§ **PROBLEM DETAILS**:
Exact reproduction of all the data is needed.

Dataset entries
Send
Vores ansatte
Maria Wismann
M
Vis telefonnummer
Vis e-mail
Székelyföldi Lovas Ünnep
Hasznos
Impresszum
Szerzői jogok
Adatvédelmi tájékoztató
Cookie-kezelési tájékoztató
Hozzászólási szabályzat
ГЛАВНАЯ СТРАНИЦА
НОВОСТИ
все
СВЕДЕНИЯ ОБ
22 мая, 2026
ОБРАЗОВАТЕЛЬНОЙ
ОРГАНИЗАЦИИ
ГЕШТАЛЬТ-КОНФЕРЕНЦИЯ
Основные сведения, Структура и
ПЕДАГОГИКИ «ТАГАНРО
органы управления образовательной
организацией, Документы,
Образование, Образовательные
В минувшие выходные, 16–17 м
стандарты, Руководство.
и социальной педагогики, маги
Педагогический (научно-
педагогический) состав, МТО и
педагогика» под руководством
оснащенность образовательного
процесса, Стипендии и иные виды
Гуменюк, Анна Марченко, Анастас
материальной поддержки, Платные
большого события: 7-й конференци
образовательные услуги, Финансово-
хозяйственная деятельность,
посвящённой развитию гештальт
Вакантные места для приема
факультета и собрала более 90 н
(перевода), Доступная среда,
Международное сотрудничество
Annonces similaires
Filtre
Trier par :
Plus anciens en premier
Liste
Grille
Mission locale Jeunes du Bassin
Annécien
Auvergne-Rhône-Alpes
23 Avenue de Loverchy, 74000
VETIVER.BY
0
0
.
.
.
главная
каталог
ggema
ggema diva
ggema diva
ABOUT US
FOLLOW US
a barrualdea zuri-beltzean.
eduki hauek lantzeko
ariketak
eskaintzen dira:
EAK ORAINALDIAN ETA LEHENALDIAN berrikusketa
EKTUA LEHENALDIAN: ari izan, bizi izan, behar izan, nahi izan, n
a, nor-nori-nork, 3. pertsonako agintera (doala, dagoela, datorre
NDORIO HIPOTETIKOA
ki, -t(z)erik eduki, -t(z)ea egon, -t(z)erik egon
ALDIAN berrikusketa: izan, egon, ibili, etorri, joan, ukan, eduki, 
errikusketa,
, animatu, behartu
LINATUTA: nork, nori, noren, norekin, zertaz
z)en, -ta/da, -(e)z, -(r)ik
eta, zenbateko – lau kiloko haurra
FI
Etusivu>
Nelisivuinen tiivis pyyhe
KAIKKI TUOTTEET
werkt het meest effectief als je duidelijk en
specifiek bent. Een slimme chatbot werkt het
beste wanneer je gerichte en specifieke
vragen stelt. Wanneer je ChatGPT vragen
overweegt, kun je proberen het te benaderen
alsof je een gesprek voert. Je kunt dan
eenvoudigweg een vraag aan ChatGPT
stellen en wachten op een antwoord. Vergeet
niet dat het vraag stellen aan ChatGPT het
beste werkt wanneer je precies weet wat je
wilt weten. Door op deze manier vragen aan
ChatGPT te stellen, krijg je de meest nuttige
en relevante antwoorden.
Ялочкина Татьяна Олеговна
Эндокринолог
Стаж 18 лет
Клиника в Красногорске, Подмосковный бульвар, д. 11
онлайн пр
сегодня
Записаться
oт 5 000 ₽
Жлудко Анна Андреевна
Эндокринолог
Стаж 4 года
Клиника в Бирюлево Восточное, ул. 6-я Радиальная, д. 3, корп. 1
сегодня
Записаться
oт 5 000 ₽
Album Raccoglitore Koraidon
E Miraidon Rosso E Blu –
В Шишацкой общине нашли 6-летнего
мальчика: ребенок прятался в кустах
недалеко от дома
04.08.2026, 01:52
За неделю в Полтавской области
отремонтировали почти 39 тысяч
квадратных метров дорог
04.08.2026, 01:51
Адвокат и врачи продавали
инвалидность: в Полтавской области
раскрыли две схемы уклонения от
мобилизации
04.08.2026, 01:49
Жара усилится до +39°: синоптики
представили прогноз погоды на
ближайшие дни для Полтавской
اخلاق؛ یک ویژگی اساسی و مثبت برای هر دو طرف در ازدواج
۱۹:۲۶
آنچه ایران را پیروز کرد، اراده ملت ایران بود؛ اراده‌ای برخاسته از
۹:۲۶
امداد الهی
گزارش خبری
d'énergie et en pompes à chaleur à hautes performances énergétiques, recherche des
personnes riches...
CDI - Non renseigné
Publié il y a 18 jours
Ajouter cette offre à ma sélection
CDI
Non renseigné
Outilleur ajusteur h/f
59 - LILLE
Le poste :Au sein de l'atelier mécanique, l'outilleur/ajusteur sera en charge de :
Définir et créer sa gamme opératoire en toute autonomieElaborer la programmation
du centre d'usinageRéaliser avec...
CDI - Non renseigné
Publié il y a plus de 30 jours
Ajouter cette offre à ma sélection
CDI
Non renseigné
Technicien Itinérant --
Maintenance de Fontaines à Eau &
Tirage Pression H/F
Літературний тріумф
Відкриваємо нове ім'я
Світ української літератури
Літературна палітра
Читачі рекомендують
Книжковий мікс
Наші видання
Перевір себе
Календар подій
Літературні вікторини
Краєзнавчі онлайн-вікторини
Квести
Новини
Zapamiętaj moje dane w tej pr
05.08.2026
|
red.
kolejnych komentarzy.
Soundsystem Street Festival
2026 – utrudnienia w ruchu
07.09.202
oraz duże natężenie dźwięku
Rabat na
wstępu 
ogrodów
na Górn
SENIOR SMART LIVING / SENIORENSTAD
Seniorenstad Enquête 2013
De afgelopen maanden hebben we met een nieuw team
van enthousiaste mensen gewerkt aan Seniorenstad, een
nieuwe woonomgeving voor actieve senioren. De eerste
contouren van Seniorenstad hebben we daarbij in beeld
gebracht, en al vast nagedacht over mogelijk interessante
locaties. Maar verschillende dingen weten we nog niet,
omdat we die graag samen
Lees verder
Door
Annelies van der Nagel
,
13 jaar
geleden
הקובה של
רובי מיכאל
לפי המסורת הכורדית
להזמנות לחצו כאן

§ **OUTPUT**:
Send
Vores ansatte
Maria Wismann
M
Vis telefonnummer
Vis e-mail
Székelyföldi Lovas Ünnep
Hasznos
Impresszum
Szerzői jogok
Adatvédelmi tájékoztató
Cookie-kezelési tájékoztató
Hozzászólási szabályzat
ГЛАВНАЯ СТРАНИЦА
НОВОСТИ
все
СВЕДЕНИЯ ОБ
22 мая, 2026
ОБРАЗОВАТЕЛЬНОЙ
ОРГАНИЗАЦИИ
ГЕШТАЛЬТ-КОНФЕРЕНЦИЯ
Основные сведения, Структура и
ПЕДАГОГИКИ «ТАГАНРО
органы управления образовательной
организацией, Документы,
Образование, Образовательные
В минувшие выходные, 16–17 м
стандарты, Руководство.
и социальной педагогики, маги
Педагогический (научно-
педагогический) состав, МТО и
педагогика» под руководством
оснащенность образовательного
процесса, Стипендии и иные виды
Гуменюк, Анна Марченко, Анастас
материальной поддержки, Платные
большого события: 7-й конференци
образовательные услуги, Финансово-
хозяйственная деятельность,
посвящённой развитию гештальт
Вакантные места для приема
факультета и собрала более 90 н
(перевода), Доступная среда,
Международное сотрудничество
Annonces similaires
Filtre
Trier par :
Plus anciens en premier
Liste
Grille
Mission locale Jeunes du Bassin
Annécien
Auvergne-Rhône-Alpes
23 Avenue de Loverchy, 74000
VETIVER.BY
0
0
.
.
.
главная
каталог
ggema
ggema diva
ggema diva
ABOUT US
FOLLOW US
a barrualdea zuri-beltzean.
eduki hauek lantzeko
ariketak
eskaintzen dira:
EAK ORAINALDIAN ETA LEHENALDIAN berrikusketa
EKTUA LEHENALDIAN: ari izan, bizi izan, behar izan, nahi izan, n
a, nor-nori-nork, 3. pertsonako agintera (doala, dagoela, datorre
NDORIO HIPOTETIKOA
ki, -t(z)erik eduki, -t(z)ea egon, -t(z)erik egon
ALDIAN berrikusketa: izan, egon, ibili, etorri, joan, ukan, eduki, 
errikusketa,
, animatu, behartu
LINATUTA: nork, nori, noren, norekin, zertaz
z)en, -ta/da, -(e)z, -(r)ik
eta, zenbateko – lau kiloko haurra
FI
Etusivu>
Nelisivuinen tiivis pyyhe
KAIKKI TUOTTEET
werkt het meest effectief als je duidelijk en
specifiek bent. Een slimme chatbot werkt het
beste wanneer je gerichte en specifieke
vragen stelt. Wanneer je ChatGPT vragen
overweegt, kun je proberen het te benaderen
alsof je een gesprek voert. Je kunt dan
eenvoudigweg een vraag aan ChatGPT
stellen en wachten op een antwoord. Vergeet
niet dat het vraag stellen aan ChatGPT het
beste werkt wanneer je precies weet wat je
wilt weten. Door op deze manier vragen aan
ChatGPT te stellen, krijg je de meest nuttige
en relevante antwoorden.
Ялочкина Татьяна Олеговна
Эндокринолог
Стаж 18 лет
Клиника в Красногорске, Подмосковный бульвар, д. 11
онлайн пр
сегодня
Записаться
oт 5 000 ₽
Жлудко Анна Андреевна
Эндокринолог
Стаж 4 года
Клиника в Бирюлево Восточное, ул. 6-я Радиальная, д. 3, корп. 1
сегодня
Записаться
oт 5 000 ₽
Album Raccoglitore Koraidon
E Miraidon Rosso E Blu –
В Шишацкой общине нашли 6-летнего
мальчика: ребенок прятался в кустах
недалеко от дома
04.08.2026, 01:52
За неделю в Полтавской области
отремонтировали почти 39 тысяч
квадратных метров дорог
04.08.2026, 01:51
Адвокат и врачи продавали
инвалидность: в Полтавской области
раскрыли две схемы уклонения от
мобилизации
04.08.2026, 01:49
Жара усилится до +39°: синоптики
представили прогноз погоды на
ближайшие дни для Полтавской
اخلاق؛ یک ویژگی اساسی و مثبت برای هر دو طرف در ازدواج
۱۹:۲۶
آنچه ایران را پیروز کرد، اراده ملت ایران بود؛ اراده‌ای برخاسته از
۹:۲۶
امداد الهی
گزارش خبری
d'énergie et en pompes à chaleur à hautes performances énergétiques, recherche des
personnes riches...
CDI - Non renseigné
Publié il y a 18 jours
Ajouter cette offre à ma sélection
CDI
Non renseigné
Outilleur ajusteur h/f
59 - LILLE
Le poste :Au sein de l'atelier mécanique, l'outilleur/ajusteur sera en charge de :
Définir et créer sa gamme opératoire en toute autonomieElaborer la programmation
du centre d'usinageRéaliser avec...
CDI - Non renseigné
Publié il y a plus de 30 jours
Ajouter cette offre à ma sélection
CDI
Non renseigné
Technicien Itinérant --
Maintenance de Fontaines à Eau &
Tirage Pression H/F
Літературний тріумф
Відкриваємо нове ім'я
Світ української літератури
Літературна палітра
Читачі рекомендують
Книжковий мікс
Наші видання
Перевір себе
Календар подій
Літературні вікторини
Краєзнавчі онлайн-вікторини
Квести
Новини
Zapamiętaj moje dane w tej pr
05.08.2026
|
red.
kolejnych komentarzy.
Soundsystem Street Festival
2026 – utrudnienia w ruchu
07.09.202
oraz duże natężenie dźwięku
Rabat na
wstępu 
ogrodów
na Górn
SENIOR SMART LIVING / SENIORENSTAD
Seniorenstad Enquête 2013
De afgelopen maanden hebben we met een nieuw team
van enthousiaste mensen gewerkt aan Seniorenstad, een
nieuwe woonomgeving voor actieve senioren. De eerste
contouren van Seniorenstad hebben we daarbij in beeld
gebracht, en al vast nagedacht over mogelijk interessante
locaties. Maar verschillende dingen weten we nog niet,
omdat we die graag samen
Lees verder
Door
Annelies van der Nagel
,
13 jaar
geleden
הקובה של
רובי מיכאל
לפי המסורת הכורדית
להזמנות לחצו כאן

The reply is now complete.